We visited Pyramiden which was abandoned in 1998 though most of the buildings are intact and the town is presided over by the world's most northerly bust of Lenin. Barentsburg is still very much alive. The mine there is home to Spitsbergen's last working railway. Other railways, all narrow gauge, which are still in situ though out of use include a line about two miles in length along the cliffs between Colesbukta and Grumant which was also built by the Russians and short lines at an old gypsum mine at Skansbukta and, at 450mm gauge the narrowest of all, at Brucebyen, the site of exploratory pits on the opposite side of the fjord from Pyramiden which were never worked commercially. Just over the fjord from Ny Ålesund is Ny London, the site of an unsuccessful British marble quarry. A few narrow gauge wagons survive there along with some vertical-boilered steam cranes and the boiler of a portable steam engine. 200km south of the main archipelago is the small island of Bjornoya or Bear Island in English. There was an unsuccessful coal mine at Tunheim in the north east of the island and the partial remains of two 0-4-0T's are still there. However, they have decomposed so badly that it is hard to visualise now how they must have looked when they were complete. There's no public transport to Bjornoya and getting to see them must present one of the gricing world's more difficult challenges! 

Longyearbyen still retains the character of a coal mining town. It was founded by John Longyear, an American, in the early 1900’s. Only one mine there still operates but disused mines, along with many of their buildings, stand all around the town. The coal was transported to the port by a series of cableways. Most of the wooden support pylons are still in situ. The cableways joined up at an impressive structure at the edge of the town which also survives and part of the final length of cableway from there to the port has been preserved complete with its cables and buckets. Most of the mines used underground railways. The earliest of these appears to have been 2 feet gauge though later 3 feet gauge was used. A 3 feet gauge overhead wire loco and several wagons are preserved outside the old museum building in Longyearbyen.

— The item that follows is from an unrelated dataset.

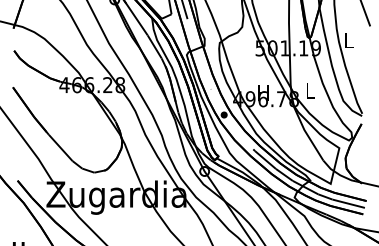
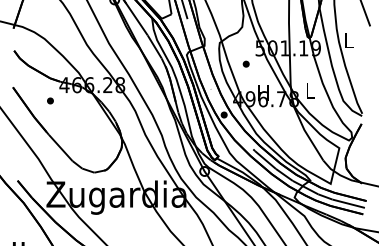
part at (245, 63): none -> present
part at (50, 100): none -> present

One relic of Spitsbergen’s mining past is the universal requirement to take off your shoes before entering any building and leave them in a shoe rack at the entrance. This had unfortunate consequences for a young Finnish lady at our guesthouse (whose boyfriend, coincidentally, is a railfan) as her walking boots were stolen overnight from the shoe rack and she had to complete her holiday in her wellieboots. Longyearbyen is now rapidly outgrowing its industrial past. The museum (a must-see with excellent displays though there's nothing which is directly rail-related) has relocated to new purpose-built premises which it shares with the Norwegian Polar Institute and Svalbard University. All around snowmobiles were parked – they’re no use in midsummer but for most of the year they’re an indispensable means of getting around town. 

Svalbard has three native mammals, the Arctic fox, the Svalbard reindeer, stockier than its mainland consins and, most spectacularly, the polar bear. Most of the bears live in the east of the archipelago where the climate way from the Gulf Stream is much cooler and ice lasts all the year round. However, they can roam all over the archipelago - one was sighted from Ny Ålesund a few days after we were there. Travel outside the few inhabited settlements is forbidden without a gun and the knowledge of how to use it in the event of a bear attack. Signs at the edges of the settlements provide prominent reminders of this!

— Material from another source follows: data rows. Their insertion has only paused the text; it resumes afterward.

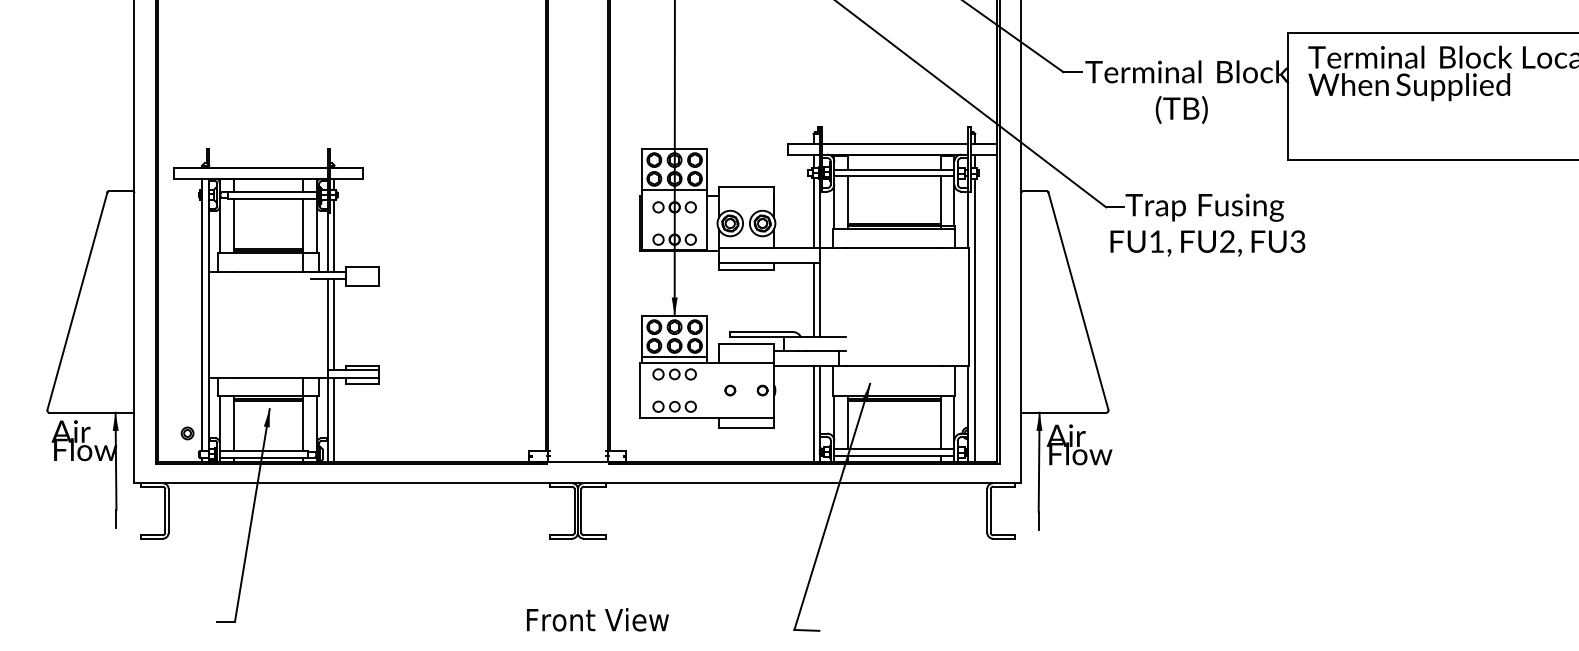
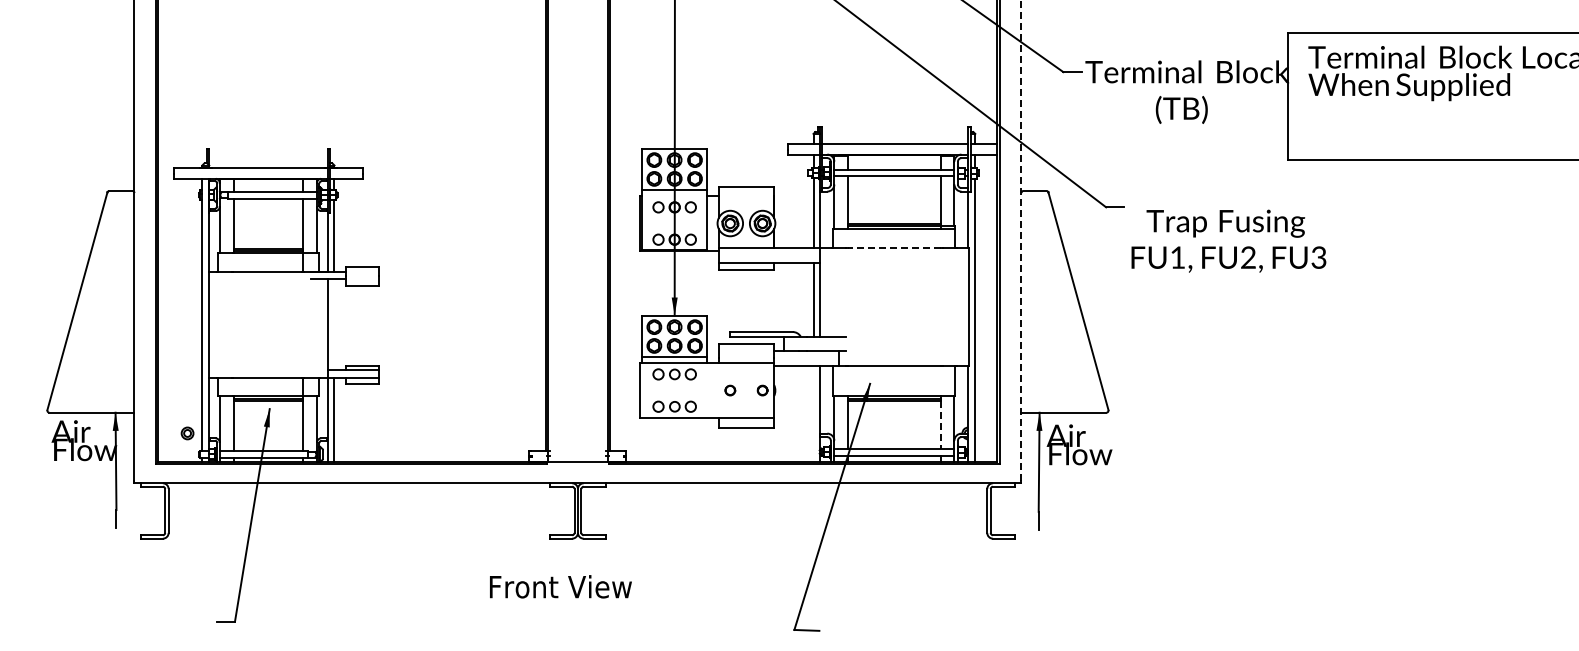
text at (1207, 224) position: (1207, 224) -> (1228, 240)
line at (1021, 240): solid -> dashed
line at (893, 247): solid -> dashed
line at (334, 324): present -> none
line at (813, 413): present -> none
line at (940, 424): solid -> dashed
text at (597, 619) position: (597, 619) -> (560, 586)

I’m very grateful to Herdis Lien and her staff at the Svalbard Museum for their help and support and to Dr. Roland Bol of Uppsala and Kurt Möller of Stockholm for information about the Swedish locos at Ny Ålesund. Andreas Umbreit’s excellent guidebook to Spitsbergen published by Bradt Travel Guides (ISBN 10:1 84162 092 0) is a mine of useful information and must rank as one of the best guidebooks ever written. Mr. Umbreit was also most helpful in giving me additional information based on his observations of some of the abandoned railways. Finally a big thank you must go to Oddvar Midtkandal, the director of the King’s Bay Company, for allowing us to visit Ny Ålesund and his colleagues at their reception building for making us so welcome while we were there.